10: N. Singh (Canada), October 29, 2010, 9:24 AM.

I wonder how the Jewish Community in the US would have handled this. Or the Muslim Community, for that matter. All that remains from the suggestions here is that we should all go home and forget about it ...

11: Kanwarjeet Singh (Franklin Park, New Jersey, U.S.A.), October 30, 2010, 7:48 AM.

N. Singh ji - what a great suggestion. You have broken the shakles of the stale thought-process and looked forward, while most of us are pointing towards the good and bad outcome of Obama not meeting his Amritsar commitment. I would hope the editors of would open a new dialogue/ forum section to accept short comments and suggestions on how we should come out with a reply. My two cents worth: I think we should stop pressing too hard on this issue with Obama; instead it would be great if we came out and issued a statement along these lines - While it is a pity that President Obama will miss out on one of the most fantastic and revered sites anywhere, connected with a group of warrior-saints who have been fighting a war on terror and fanaticism for the past five centuries.
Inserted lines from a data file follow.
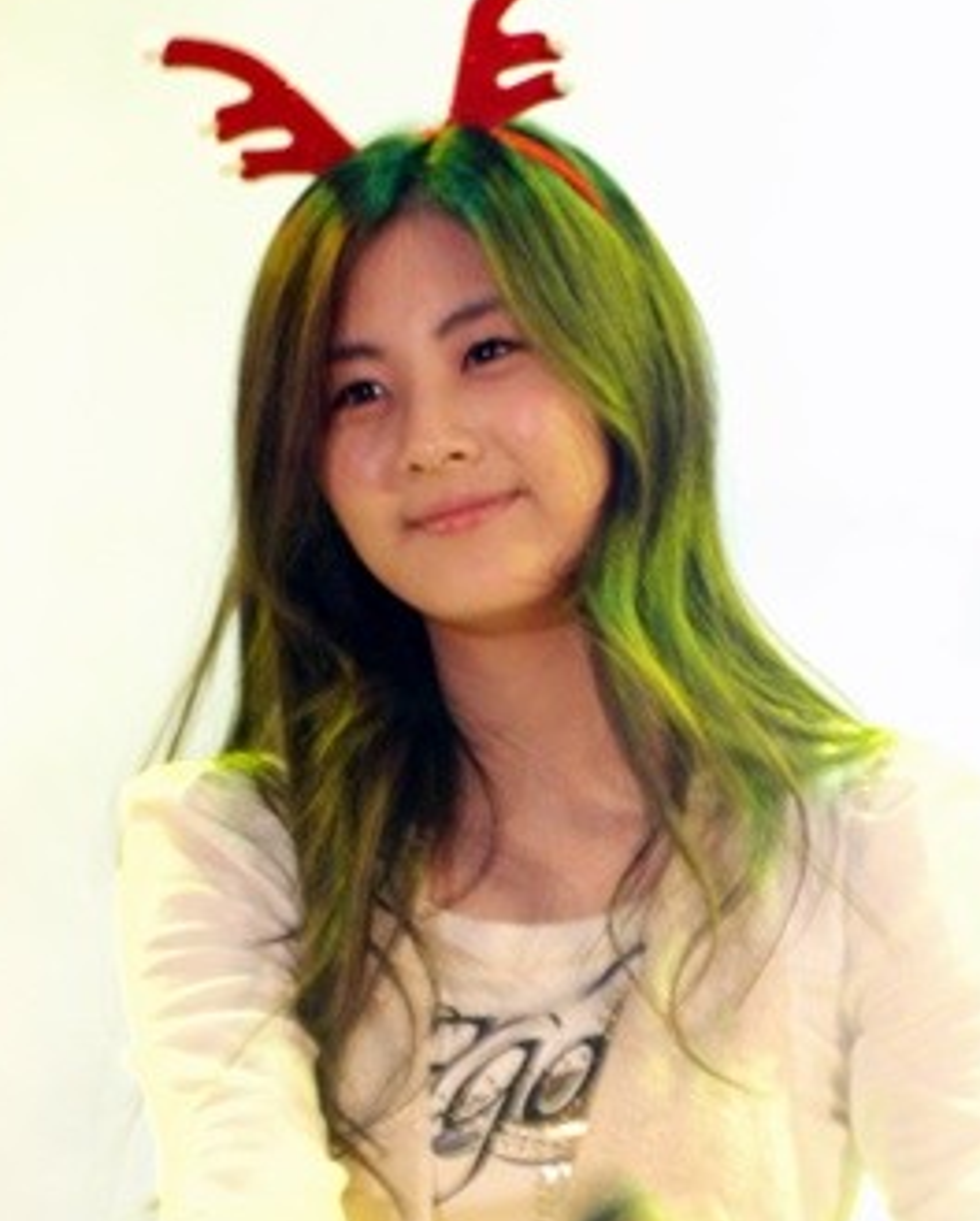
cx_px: 546
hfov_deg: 1.8
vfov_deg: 2.2
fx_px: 31375
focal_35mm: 867
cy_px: 844
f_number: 5.6
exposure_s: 1/60
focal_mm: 300
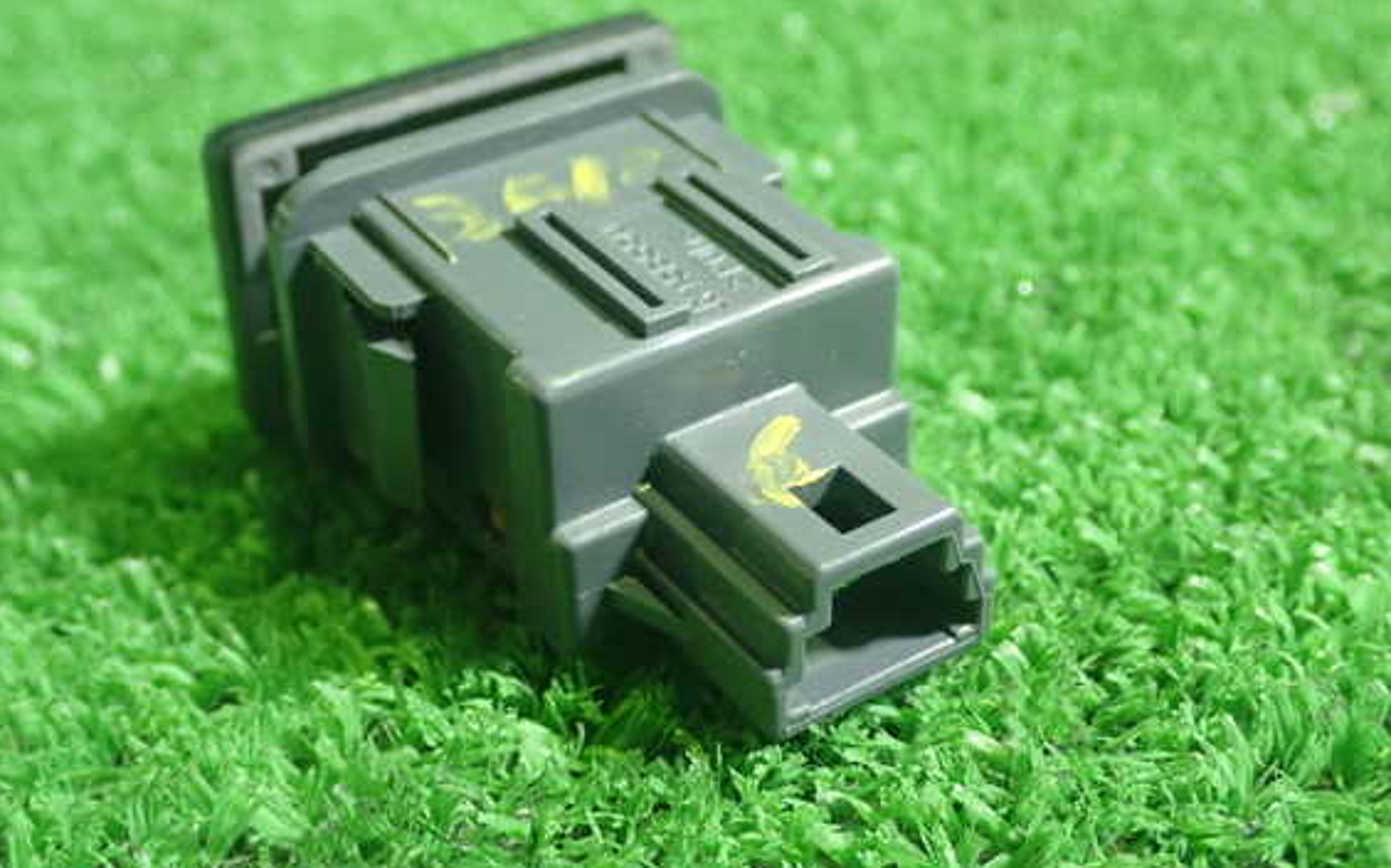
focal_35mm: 53
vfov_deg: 24.4
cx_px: 654
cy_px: 392
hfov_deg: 38.2
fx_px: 2008
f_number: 3.1
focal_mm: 8.4
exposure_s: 1/30
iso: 800
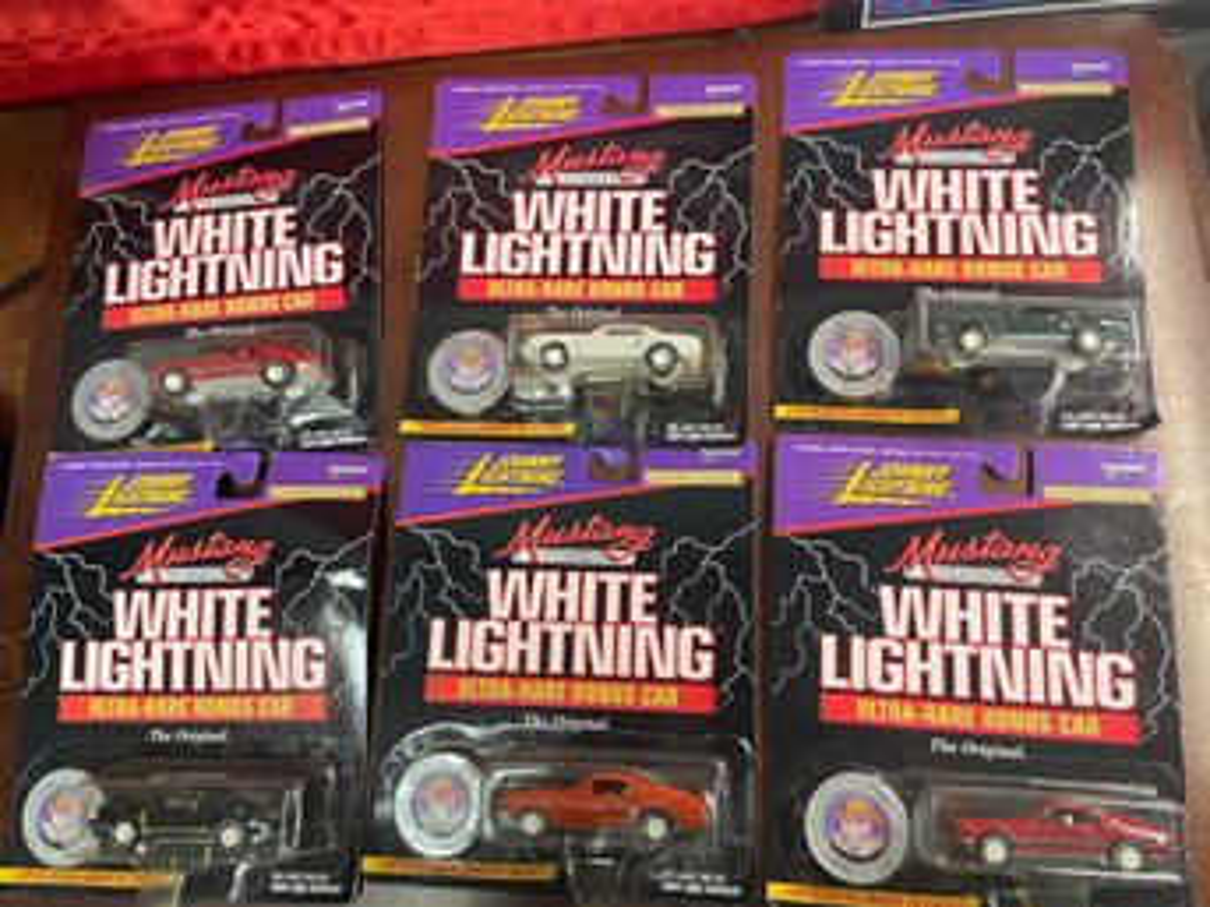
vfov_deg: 53.0
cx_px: 605
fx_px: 909
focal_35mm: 26
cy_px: 454
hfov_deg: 67.3
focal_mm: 4.2
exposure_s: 1/60
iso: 100
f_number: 1.6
We have fought this war with both spirituality and with a sword. It is a pity that we have been mistaken for Muslims while we have been fighting the same Islamic and Hindu fundamentalism for generations. This is a great chance for us to come out into the media and explain who we are. This needs to be done on Fox, CNN, MSNBC, etc., to reach out to the masses in the U.S.

12: Jagjit Singh (Hong Kong), October 31, 2010, 11:18 PM.

Finally, it seems, somebody is saying something sensible. I agree with Kanwarjeet Singh ji, that we should let the world know through the media who and what we are as a religion, and of our rich history of service to humanity. It is inly through the media that we can let the world understand that we are NOT Muslims.